Web app launch handler
Add a launch_handler
web app manifest member that enables web apps to customize their launch behavior across all types of app launch triggers. For example, the following will cause all launches of the Example app to focus an existing app window and navigate it (if it exists) instead of always launching a new app window.
{
"name": "Example app",
"start_url": "/index.html",
"launch_handler": {
"client_mode": "navigate-existing"
}
}
web-share permission policy
Controls access to navigator.share()
. By default, third-party iframes do not have permission to use the Web Share API.
Origin trials in progress
In Chrome 110 you can opt into the following new origin trials.
No-Vary-Search support in navigation prefetch cache
Enables prefetch to match even if URL query parameters change. The No-Vary-Search
HTTP response header declares that some or all parts of a URL query can be ignored for cache matching purposes. It can declare that the order of query parameter keys should not cause cache misses, that specific query parameters should not cause cache misses or that only certain known query parameters should cause cache misses. It could apply to multiple caches, but this entry refers to support for prefetch cache.
Register for No-Vary-Search support in navigation prefetch cache trial.
PerformanceResourceTiming.deliveryType
Expose information about how a resource was delivered. For example, resources which were delivered from the cache (currently exposed through transferSize
) and navigations which were prefetched by the previous page are useful to identify.
SoftNavigation performance entry
Exposes the (experimental) soft navigation heuristics to web developers, using both PerformanceObserver and the performance timeline.
Register for the soft navigation heuristics trial.
Speculation rules: delivery via Speculation-Rules header
Currently developers can only specify speculation rules using inline script tags. The proposed feature provides an alternative through the "Speculation-Rules" header. Its value must be a URL to a text resource with application/speculationrules+json
MIME type. The resource's rules will be added to the document's rule set.

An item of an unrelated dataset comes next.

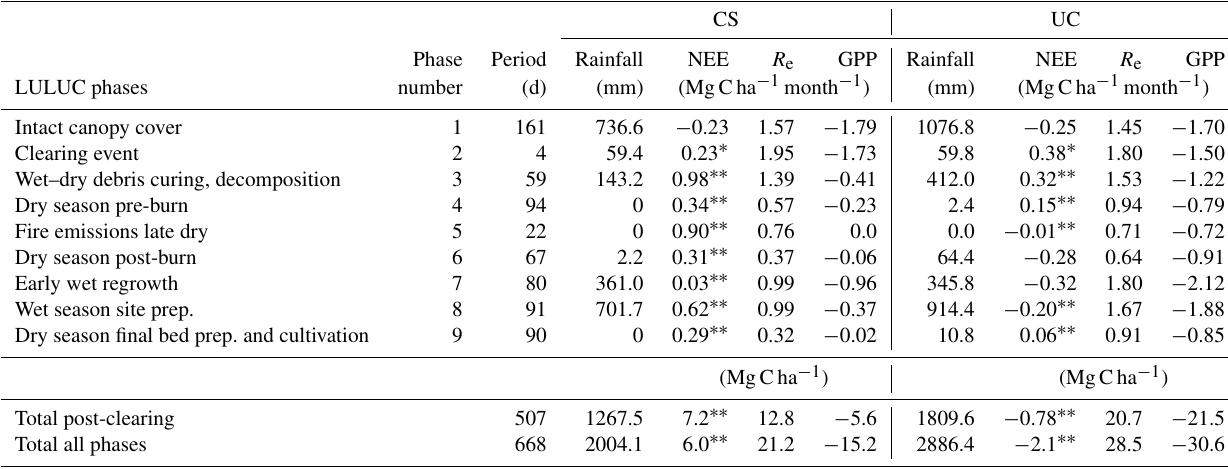
Table 3. Cumulative precipitation and mean NEE, R e and GPP (MgCha − 1 month − 1 ) for each of the LUC phases at the CS site as measured by the flux tower. These fluxes are given for the UC site for these same periods. One-way ANOVA was used to test for differences between mean daily NEE for each LUC phase with significantly different means labelled with an asterisk. On the days of ignition during the debris burning phase, flux data at the CS site were excluded. Integrated fluxes are given for the post-clearing period (507 days) and the entire observation period (668 days) for both sites in MgCha − 1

Speculation rules: document-sourced rules
An extension to speculation rules syntax that lets the browser obtain URLs for speculation from link elements in a page. They may include criteria which restrict which of these links can be used.
X-Requested-With in WebView
Deprecation trial to retain legacy behavior of the X-Requested-Header
on Android WebView. This header is currently set with the package name of the embedding app as the value, but this behavior will be removed in a slow roll-out. During the deprecation this trial will allow site owners to continue to receive the header while migrating away from using it.
More information about this deprecation will follow in a separate blog post. Register for the X-Requested-With deprecation trial here.
Deprecations and removals
This version of Chrome introduces the deprecations and removals listed below. Visit ChromeStatus.com for lists of planned deprecations, current deprecations and previous removals.
This release of Chrome removes two features.
Remove Web SQL in non-secure contexts
Web SQL is now removed in non-secure contexts. We recommend you switch to SQLite Wasm in the browser backed by the origin private file system.
Remove window.webkitStorageInfo
Removes support for the legacy storage quota API, window.webkitStorageInfo. Originally introduced in 2011, Chrome implemented the prefixed quota API which was immediately succeeded by the Quota API which has since been deprecated as well. The legacy storage quota API was never implemented by any other browser, and has been marked deprecated since 2013.